Infertility can be caused by genetic abnormalities that may affect sperm production or sperm transport. There are three common genetic tests related to male infertility:
- Cystic Fibrosis Transmembrane Conductance Regulator (CFTR) Gene Mutations: This test can determine if you have cystic fibrosis (CF) or are a carrier of the disease. Men with cystic fibrosis typically do not have vas deferens, which is a condition known as congenital bilateral absence of the vas deferens (CBAVD). Testing should also be offered to the female partner in order to identify carriers of CF so couples understand their risk of passing this disease on to their offspring.

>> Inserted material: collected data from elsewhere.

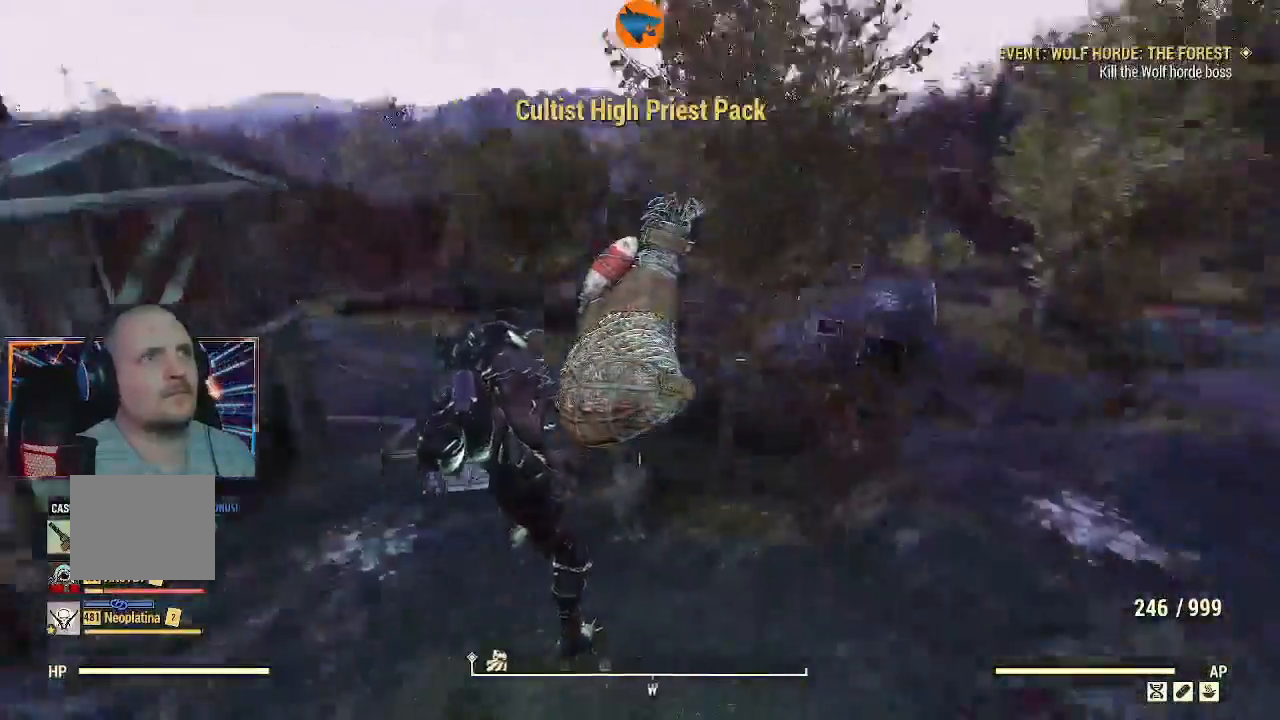
{"buttons": [], "left_stick": "up-left", "right_stick": "right"}
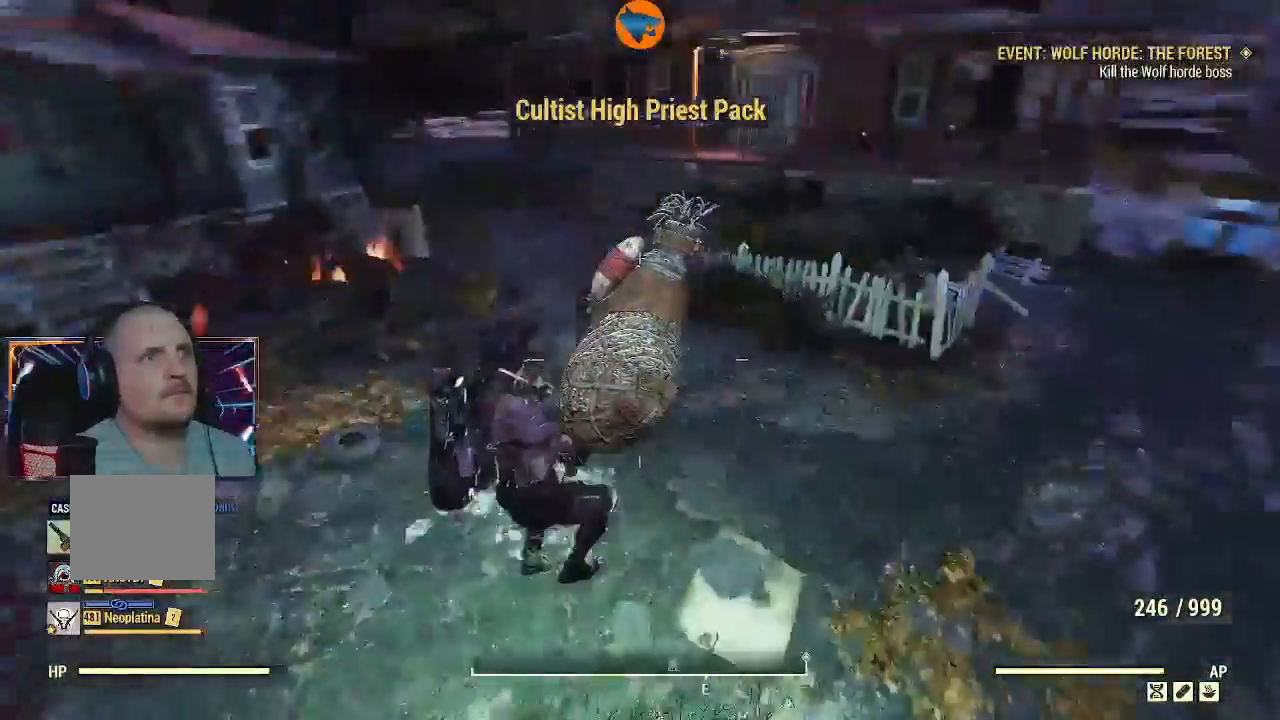
{"buttons": [], "left_stick": "center", "right_stick": "center"}
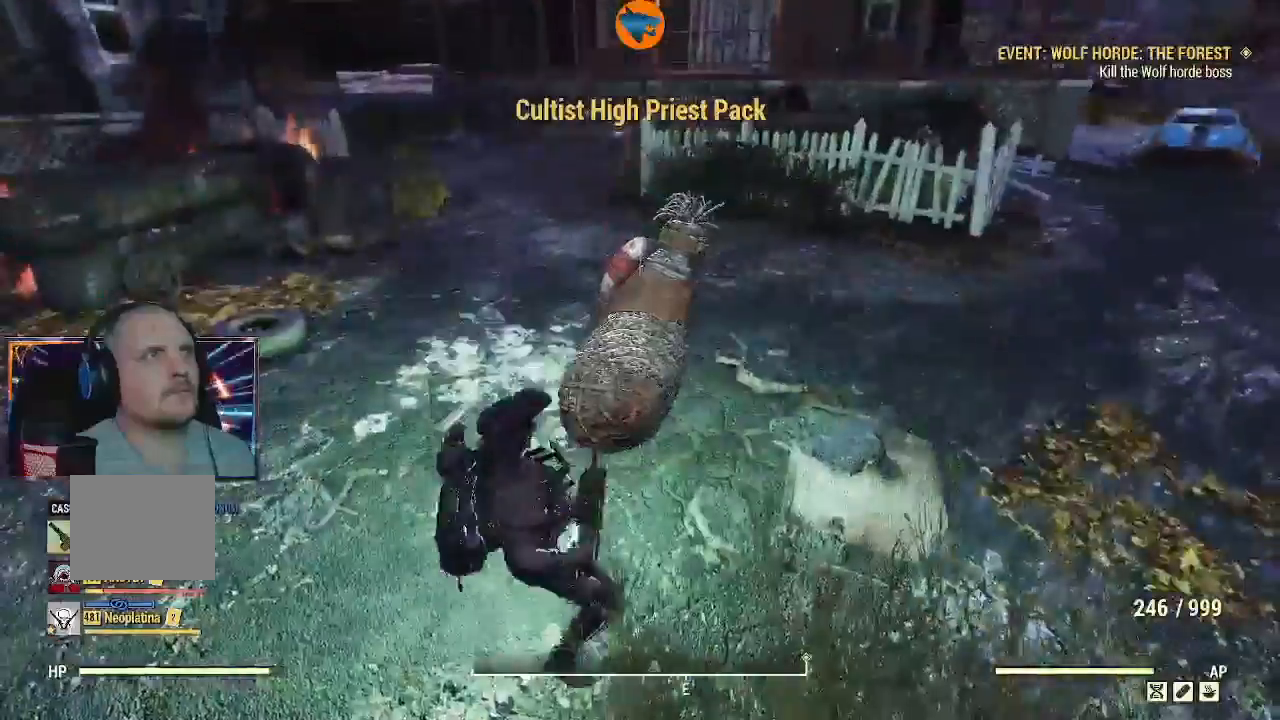
{"buttons": [], "left_stick": "up-right", "right_stick": "center"}
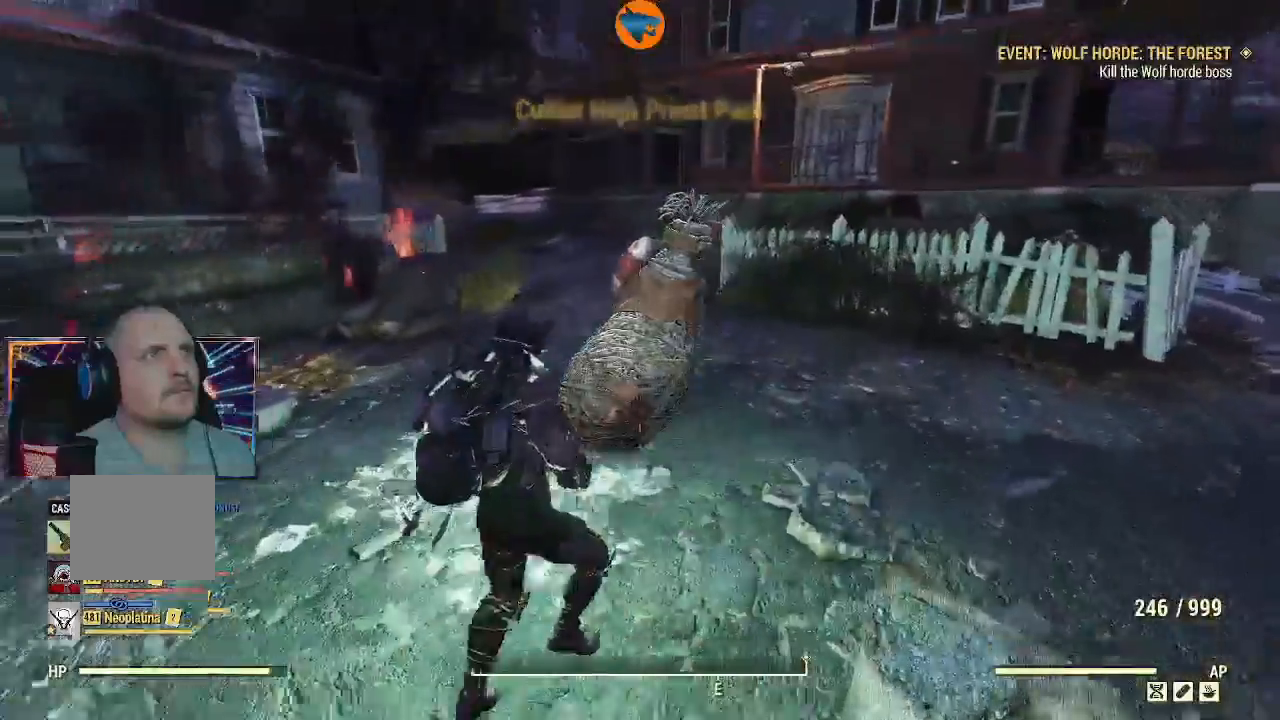
{"buttons": [], "left_stick": "center", "right_stick": "right", "events": [[267, "right_stick", "right"], [300, "left_stick", "center"]]}
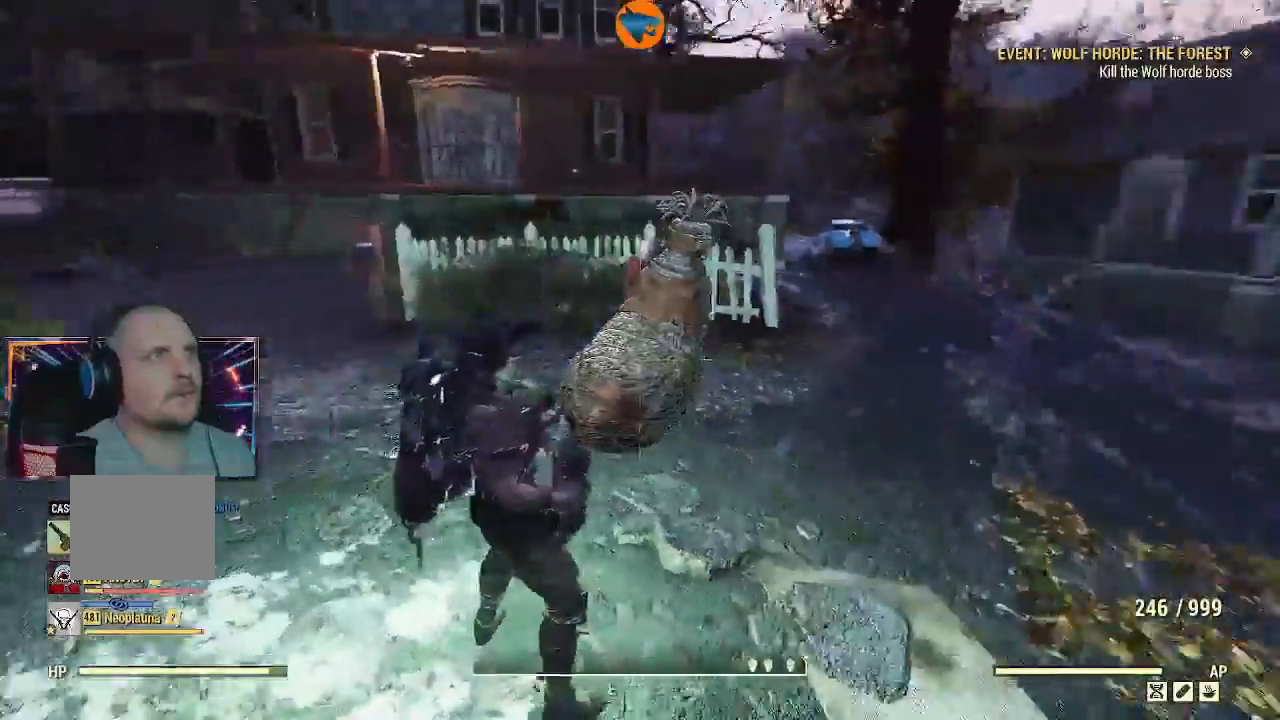
{"buttons": [], "left_stick": "up", "right_stick": "down-left"}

- Y-Chromosome Microdeletions (YCMD): This condition is associated with impairment in sperm production. 1 out of the 3 subtypes of YCMDs has the possibility of low amounts of sperm production, while the other 2 subtypes lead to a complete lack of sperm.
- Karyotype: The karyotype test analyzes all chromosomes to check for abnormalities. Extra or missing chromosomes can result in impaired sperm production. An example of this condition is Klinefelter Syndrome, which is characterized by an extra sex chromosome, resulting in XXY rather than XY.
YCMD and karyotype testing should be obtained in all men with fewer than 5 million sperm per mL on semen analysis.